Aim of the exercise>
Present the stretch of the listing from the line containing "[Información sobre el" through the end of the listing as a Markdown table with the columns Row and Line, numbering each line and leaving out blank lines.

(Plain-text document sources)

**********

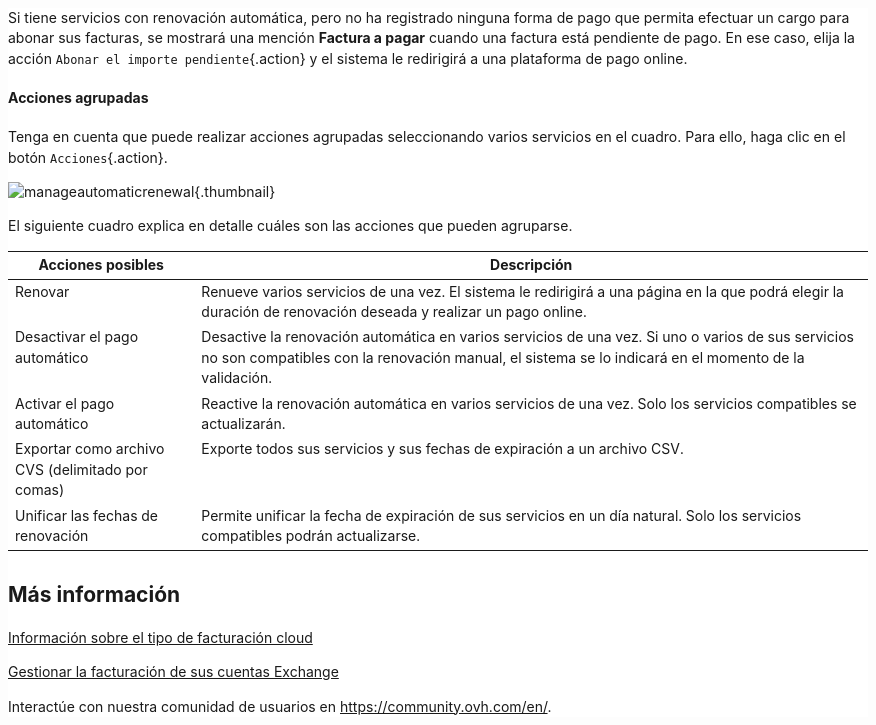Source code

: Si tiene servicios con renovación automática, pero no ha registrado ninguna forma de pago que permita efectuar un cargo para abonar sus facturas, se mostrará una mención **Factura a pagar** cuando una factura está pendiente de pago. En ese caso, elija la acción `Abonar el importe pendiente`{.action} y el sistema le redirigirá a una plataforma de pago online.

#### Acciones agrupadas

Tenga en cuenta que puede realizar acciones agrupadas seleccionando varios servicios en el cuadro. Para ello, haga clic en el botón `Acciones`{.action}.

![manageautomaticrenewal](images/manageautorenew9.png){.thumbnail}

El siguiente cuadro explica en detalle cuáles son las acciones que pueden agruparse.

|Acciones posibles|Descripción|
|---|---|
|Renovar|Renueve varios servicios de una vez. El sistema le redirigirá a una página en la que podrá elegir la duración de renovación deseada y realizar un pago online.|
|Desactivar el pago automático|Desactive la renovación automática en varios servicios de una vez. Si uno o varios de sus servicios no son compatibles con la renovación manual, el sistema se lo indicará en el momento de la validación.|
|Activar el pago automático|Reactive la renovación automática en varios servicios de una vez. Solo los servicios compatibles se actualizarán.|
|Exportar como archivo CVS (delimitado por comas)|Exporte todos sus servicios y sus fechas de expiración a un archivo CSV.|
|Unificar las fechas de renovación|Permite unificar la fecha de expiración de sus servicios en un día natural. Solo los servicios compatibles podrán actualizarse.|

## Más información

[Información sobre el tipo de facturación cloud](/pages/platform/public-cloud/analyze_billing)

[Gestionar la facturación de sus cuentas Exchange](/pages/web/microsoft-collaborative-solutions/manage_billing_exchange)

Interactúe con nuestra comunidad de usuarios en <https://community.ovh.com/en/>.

**********

Output below>
| Row | Line |
|---|---|
| 1 | [Información sobre el tipo de facturación cloud](/pages/platform/public-cloud/analyze_billing) |
| 2 | [Gestionar la facturación de sus cuentas Exchange](/pages/web/microsoft-collaborative-solutions/manage_billing_exchange) |
| 3 | Interactúe con nuestra comunidad de usuarios en <https://community.ovh.com/en/>. |